Our second criterion was to avoid largely hydrophobic regions, likely corresponding to the protein’s interior regions. (This was part of Billy’s original model.) Proteins often tend to adopt globular structures that bury hydrophobic residues within a core, such that they do not unfavorably interact with hydrophilic solvents. The exterior surface residues, in contrast, are generally hydrophilic. We hypothesized that splitting a protein through its hydrophobic core could potentially greatly interfere with its folding ability and overall function. Therefore, we focused on avoiding hydrophobic regions in the protein and targeting hydrophilic regions.

We used the Janin hydrophobicity scale1, which assigns each amino acid in the primary sequence an index based on how hydrophobic it is (the higher the number is, the “more hydrophobic” the amino acid is). We took a running average of the hydrophobicity of 11 consecutive amino acids in the model to create a hydrophobicity profile of the entire protein. The model aligned the hydrophobicity profile against the primary sequence, and we did not pick split sites that fell in hydrophobic windows.

Our third criterion was to avoid splitting within a known catalytic domain of each of the proteins. (This was our main contribution to the model itself.) We hypothesized that splitting within this functional domain could really interfere with the protein’s overall activity. We wanted to avoid any such huge potential disruptions to protein activity so that our system would still have robust activity when the protein halves dimerize.

We looked into the literature and found any relevant annotations of our proteins of interest, especially noting where catalytic domains may have been located. Additionally, Billy’s model had included a few hypothesized catalytic residues for TP901-1 and PhiC31 integrases. The model aligned the “annotated catalytic domain” against the primary sequence, and we did not pick split sites that fell in this window.

Using these three criteria, we used our MATLAB tool to predict optimal regions in which to split our proteins. We chose 4-10 initial split sites for each protein, which is a much more realistic number to test compared to testing all possible split locations!

Below is an image that incorporates all our criteria for one of the proteins that we tested. Our chosen split sites to test are indicated in black. We did not find catalytic domain/residue annotations for all of the proteins, and thus these images may not have these elements.



Our results for our protein splits can be found in the individual results sections of our application pages: Integrase/RDF results and SaCas9 results. (This was our main contribution to model validation.)

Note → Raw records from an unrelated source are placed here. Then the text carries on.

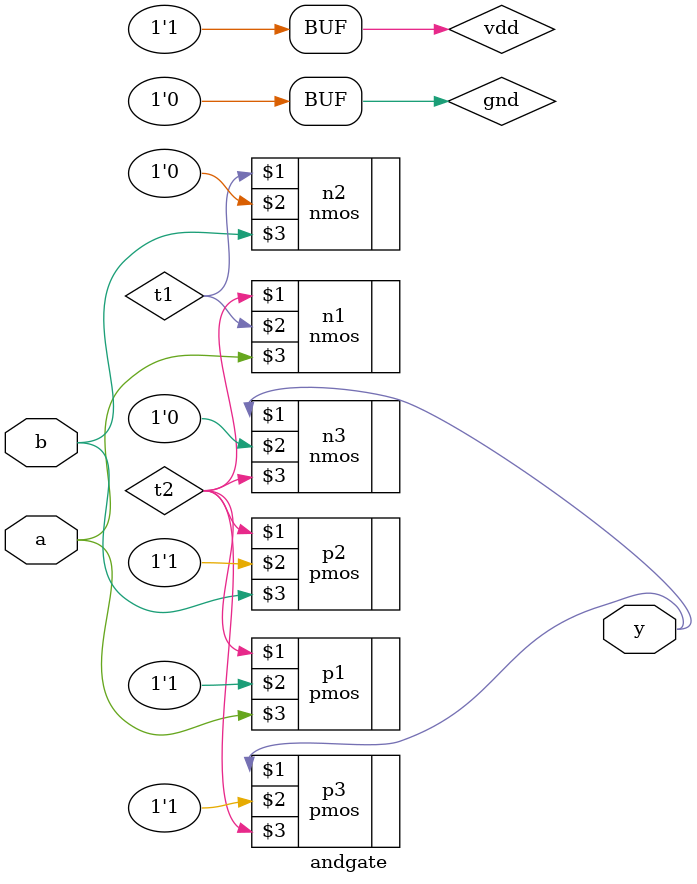
<source format=v>
`timescale 1ns / 1ps


module andgate(
    input a,b,
    output y
    );
    
    supply1 vdd;
    supply0 gnd;
    wire t1, t2;
    
    pmos p1 (t2, vdd, a);
    pmos p2 (t2, vdd, b);
    
    nmos n1 (t2, t1, a);
    nmos n2 (t1, gnd, b);
    
    pmos p3 (y, vdd, t2);
    nmos n3 (y, gnd, t2);
    
endmodule

</source>
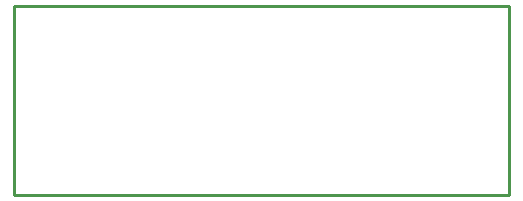
<source format=gbr>
G04 EAGLE Gerber RS-274X export*
G75*
%MOMM*%
%FSLAX34Y34*%
%LPD*%
%IN*%
%IPPOS*%
%AMOC8*
5,1,8,0,0,1.08239X$1,22.5*%
G01*
%ADD10C,0.254000*%


D10*
X0Y0D02*
X419100Y0D01*
X419100Y160020D01*
X0Y160020D01*
X0Y0D01*
M02*

</source>
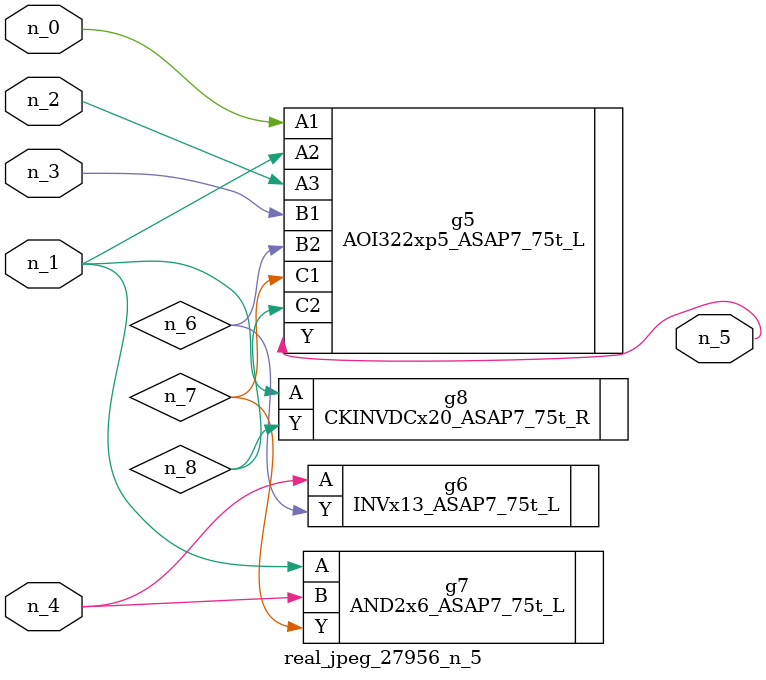
<source format=v>
module real_jpeg_27956_n_5 (n_4, n_0, n_1, n_2, n_3, n_5);

input n_4;
input n_0;
input n_1;
input n_2;
input n_3;

output n_5;

wire n_8;
wire n_6;
wire n_7;

AOI322xp5_ASAP7_75t_L g5 ( 
.A1(n_0),
.A2(n_1),
.A3(n_2),
.B1(n_3),
.B2(n_6),
.C1(n_7),
.C2(n_8),
.Y(n_5)
);

AND2x6_ASAP7_75t_L g7 ( 
.A(n_1),
.B(n_4),
.Y(n_7)
);

CKINVDCx20_ASAP7_75t_R g8 ( 
.A(n_1),
.Y(n_8)
);

INVx13_ASAP7_75t_L g6 ( 
.A(n_4),
.Y(n_6)
);


endmodule
</source>
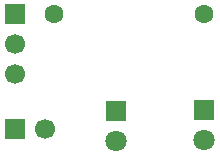
<source format=gbr>
%TF.GenerationSoftware,KiCad,Pcbnew,9.0.6-9.0.6~ubuntu24.04.1*%
%TF.CreationDate,2025-12-18T10:31:20+07:00*%
%TF.ProjectId,lamp,6c616d70-2e6b-4696-9361-645f70636258,rev?*%
%TF.SameCoordinates,Original*%
%TF.FileFunction,Soldermask,Top*%
%TF.FilePolarity,Negative*%
%FSLAX46Y46*%
G04 Gerber Fmt 4.6, Leading zero omitted, Abs format (unit mm)*
G04 Created by KiCad (PCBNEW 9.0.6-9.0.6~ubuntu24.04.1) date 2025-12-18 10:31:20*
%MOMM*%
%LPD*%
G01*
G04 APERTURE LIST*
%ADD10C,1.600000*%
%ADD11R,1.800000X1.800000*%
%ADD12C,1.800000*%
%ADD13R,1.700000X1.700000*%
%ADD14C,1.700000*%
G04 APERTURE END LIST*
D10*
%TO.C,R1*%
X121800000Y-101500000D03*
X134500000Y-101500000D03*
%TD*%
D11*
%TO.C,D2*%
X127000000Y-109662500D03*
D12*
X127000000Y-112202500D03*
%TD*%
D13*
%TO.C,J1*%
X118500000Y-111225000D03*
D14*
X121040000Y-111225000D03*
%TD*%
D11*
%TO.C,D1*%
X134500000Y-109637500D03*
D12*
X134500000Y-112177500D03*
%TD*%
D13*
%TO.C,J2*%
X118500000Y-101460000D03*
D14*
X118500000Y-104000000D03*
X118500000Y-106540000D03*
%TD*%
M02*

</source>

Our experimental results ultimately informed us that our model had promise, and that there are still ways to refine the predictive capacity. Read our considerations below to learn more.


Considerations

We realized that these criteria do not account for all elements of a protein’s secondary, tertiary, and quaternary structure. One example that we noticed is that our model ignores regions that may correspond to loops and turns in between alpha helices and beta sheets. Loops and turns are structures in the protein that might actually contribute significantly to overall protein function (many of these are binding sites). However, these are most easily identified through protein 3D structural analysis, rather than through the primary sequence.

Over time, we think that more computational tools will be developed that can provide more insight into various levels of protein structure and how these contribute to function, and these could potentially be integrated into the model. Also, we think that with more experimental validation, including our analyses, we can further refine some of the criteria.

Ultimately we someday hope to see a refined tool that can input a protein’s primary sequence and predict the most optimal split site(s). Such a tool would be incredibly useful for researchers interested in splitting arbitrary proteins of interest, as well as for truly understanding all elements of protein structure.


Citations

  1. Janin, J., “Surface and inside volumes in globular proteins”, Nature, 1979.